By Alan Baldwin
MANAMA (Reuters) - Belgian debutant Stoffel Vandoorne handed McLaren their first point of the Formula One season in Bahrain on Sunday while the team's two champion drivers looked on from the sidelines.
McLaren's official reserve Vandoorne flew in from Japan on Friday, after Spaniard Fernando Alonso failed a medical, and he seized the opportunity with the double world champion remaining at the track to give him advice.
His 10th place, after starting 12th on the grid, made him the 62nd driver since the championship started in 1950 to score in his first race.
Vandoorne had already out-qualified 2009 champion Jenson Button in the other McLaren, with the Briton retiring on lap seven with a power unit failure.
"This result was more or less what I expected," said last year's winner of the GP2 support series, who has been tipped as a big star of the future and has been racing in Japan this year to keep up to speed.
"The start was a little bit difficult. There was debris left and right, it was pretty hectic in fact, and there was a lot of fighting throughout that opening lap.
"I'm pleased that I didn't make any mistakes operationally -- I was really focussing on that side of things -- and I came away with a point, which was a nice bonus."

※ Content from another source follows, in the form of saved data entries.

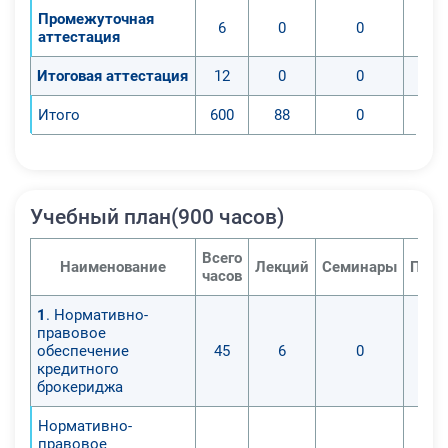
Промежуточная
6
0
0
аттестация
Итоговая аттестация
12
0
0
Итого
600
88
0
Учебный план(900 часов)
Всего
Наименование
Лекций
Семинары
Прак
часов
1
. Нормативно-
правовое
обеспечение
45
6
0
кредитного
брокериджа
Нормативно-
правовое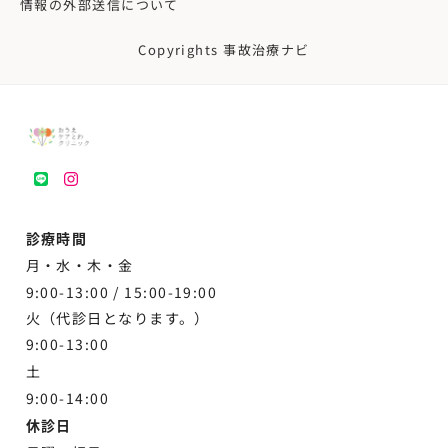
情報の外部送信について
Copyrights 事故治療ナビ
LINE
instagram
診療時間
月・水・木・金
9:00-13:00 /
15:00-19:00
火（代診日となります。）
9:00-13:00
土
9:00-
14:00
休診日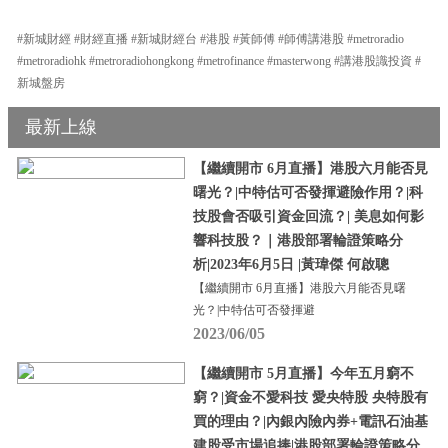
#新城財經 #財經直播 #新城財經台 #港股 #黃師傅 #師傅講港股 #metroradio
#metroradiohk #metroradiohongkong #metrofinance #masterwong #講港股識投資 #
新城盤房
最新上線
【繼續開市 6月直播】港股六月能否見
曙光？|中特估可否發揮避險作用？|科
技股會否吸引資金回流？| 美息如何影
響科技股？｜港股部署輪證策略分
析|2023年6月5日 |黃瑋傑 何啟聰
【繼續開市 6月直播】港股六月能否見曙
光？|中特估可否發揮避
2023/06/05
【繼續開市 5月直播】今年五月窮不
窮？|資金不愛科技 愛央特股 央特股有
買的理由？|內銀內險內券+電訊石油基
建股受市場追捧|港股部署輪證策略分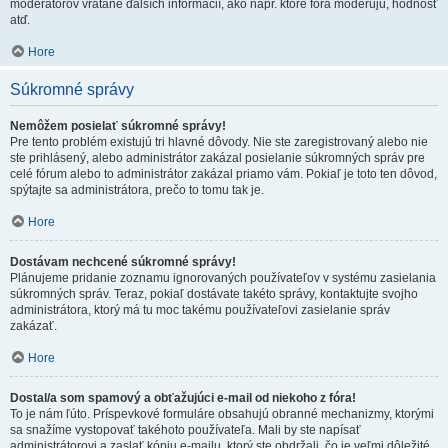
moderátorov vrátane ďalších informácií, ako napr. ktoré fóra moderujú, hodnosť
atď.
Hore
Súkromné správy
Nemôžem posielať súkromné správy!
Pre tento problém existujú tri hlavné dôvody. Nie ste zaregistrovaný alebo nie
ste prihlásený, alebo administrátor zakázal posielanie súkromných správ pre
celé fórum alebo to administrátor zakázal priamo vám. Pokiaľ je toto ten dôvod,
spýtajte sa administrátora, prečo to tomu tak je.
Hore
Dostávam nechcené súkromné správy!
Plánujeme pridanie zoznamu ignorovaných používateľov v systému zasielania
súkromných správ. Teraz, pokiaľ dostávate takéto správy, kontaktujte svojho
administrátora, ktorý má tu moc takému používateľovi zasielanie správ
zakázať.
Hore
Dostal/a som spamový a obťažujúci e-mail od niekoho z fóra!
To je nám ľúto. Príspevkové formuláre obsahujú obranné mechanizmy, ktorými
sa snažíme vystopovať takéhoto používateľa. Mali by ste napísať
administrátorovi a zaslať kópiu e-mailu, ktorý ste obdržali, čo je veľmi dôležité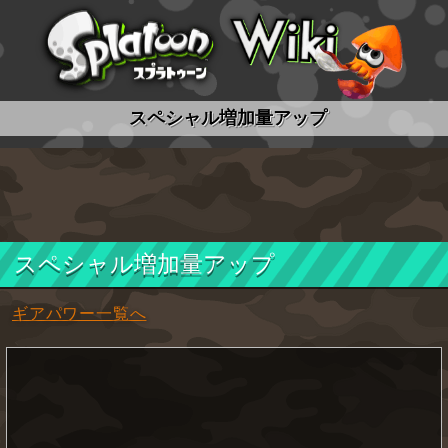
スプラトゥーン wiki
スペシャル増加量アップ
スペシャル増加量アップ
ギアパワー一覧へ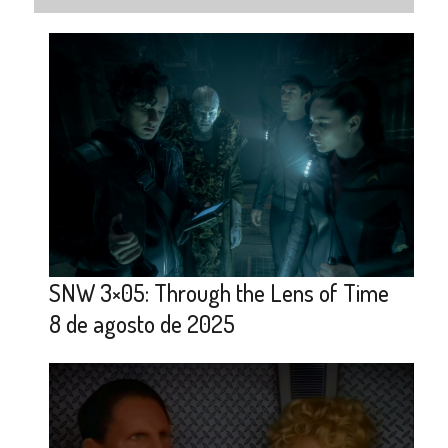
SNW 3×05: Through the Lens of Time
8 de agosto de 2025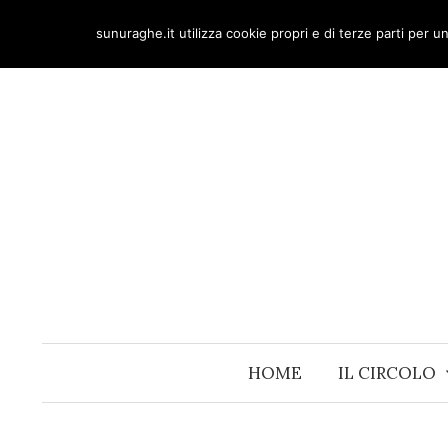
Skip
sunuraghe.it utilizza cookie propri e di terze parti per 
to
content
HOME
IL CIRCOLO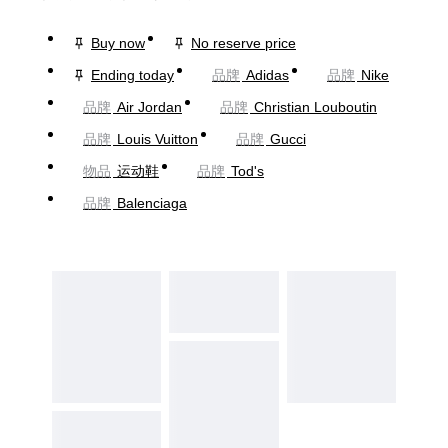
Buy now
No reserve price
Ending today
品牌
Adidas
品牌
Nike
品牌
Air Jordan
品牌
Christian Louboutin
品牌
Louis Vuitton
品牌
Gucci
物品
运动鞋
品牌
Tod's
品牌
Balenciaga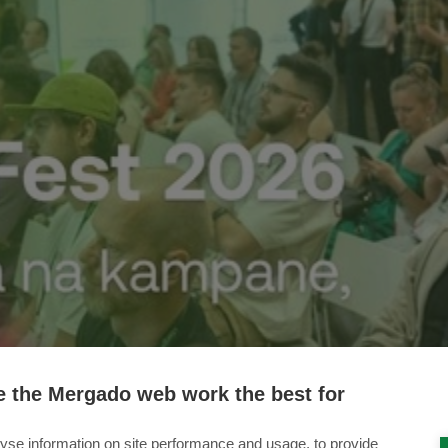
 the Mergado web work the best for
yse information on site performance and usage, to provide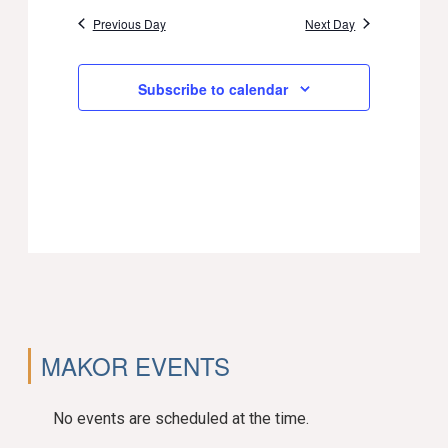
Previous Day
Next Day
Subscribe to calendar
MAKOR EVENTS
No events are scheduled at the time.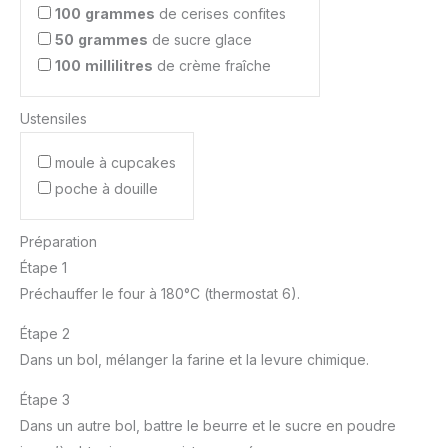
100
grammes
de cerises confites
50
grammes
de sucre glace
100
millilitres
de crème fraîche
Ustensiles
moule à cupcakes
poche à douille
Préparation
Étape 1
Préchauffer le four à 180°C (thermostat 6).
Étape 2
Dans un bol, mélanger la farine et la levure chimique.
Étape 3
Dans un autre bol, battre le beurre et le sucre en poudre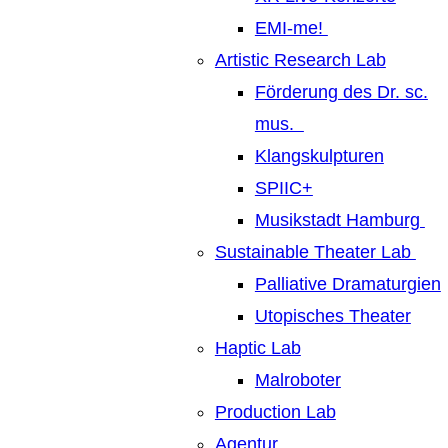
EMI-me!
Artistic Research Lab
Förderung des Dr. sc.
mus.
Klangskulpturen
SPIIC+
Musikstadt Hamburg
Sustainable Theater Lab
Palliative Dramaturgien
Utopisches Theater
Haptic Lab
Malroboter
Production Lab
Agentur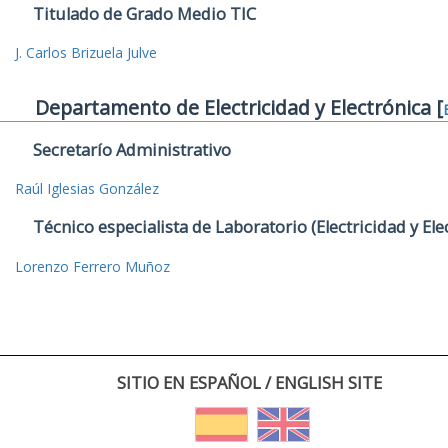
Titulado de Grado Medio TIC
J. Carlos Brizuela Julve
Departamento de Electricidad y Electrónica [
Secretarío Administrativo
Raúl Iglesias González
Técnico especialista de Laboratorio (Electricidad y Ele
Lorenzo Ferrero Muñoz
SITIO EN ESPAÑOL / ENGLISH SITE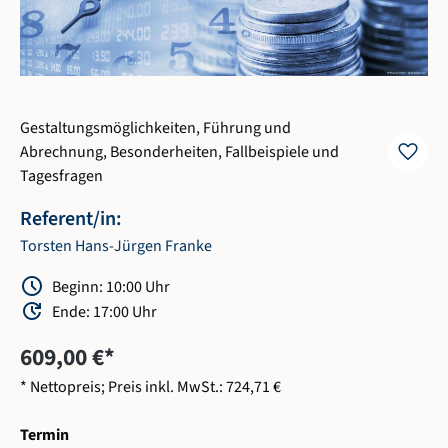
Gestaltungsmöglichkeiten, Führung und
favorite
Abrechnung, Besonderheiten, Fallbeispiele und
Tagesfragen
Referent/in:
Torsten Hans-Jürgen Franke
Schedule
Beginn: 10:00 Uhr
Update
Ende: 17:00 Uhr
609,00 €*
* Nettopreis; Preis inkl. MwSt.: 724,71 €
auswählen
Termin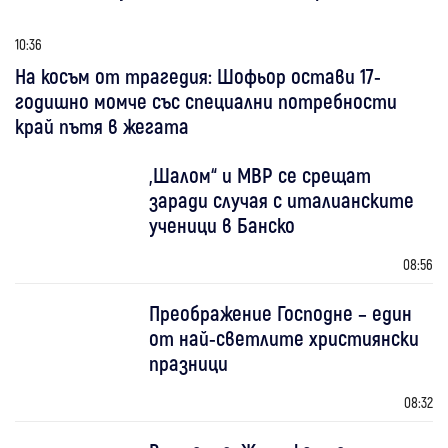
10:36
На косъм от трагедия: Шофьор остави 17-
годишно момче със специални потребности
край пътя в жегата
„Шалом“ и МВР се срещат
заради случая с италианските
ученици в Банско
08:56
Преображение Господне – един
от най-светлите християнски
празници
08:32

A single point would once have been considered failure by McLaren, the second most successful team in the sport's history in terms of wins, but they have won nothing since 2012 and last year suffered their worst season.
The signs for 2016 are already better -- it took McLaren six races before they scored a point last year as they started a new partnership with Honda -- and Button was third fastest in Friday practice.
McLaren Racing Director Eric Boullier said Vandoorne, who could also drive for McLaren in China on April 17 if Alonso fails to pass a medical before that third race of the season, had put in a "flawlessly mature" performance.
He said Button might have finished at least seventh, and possibly higher, without the problem but Vandoorne "didn't put a foot wrong".
Boullier added: "Having done such a good weekend, it's a massive boost of confidence (for him). A boost for his career. The whole weekend went trouble-free.
"We definitely didn't put any pressure on him but he did a brilliant job."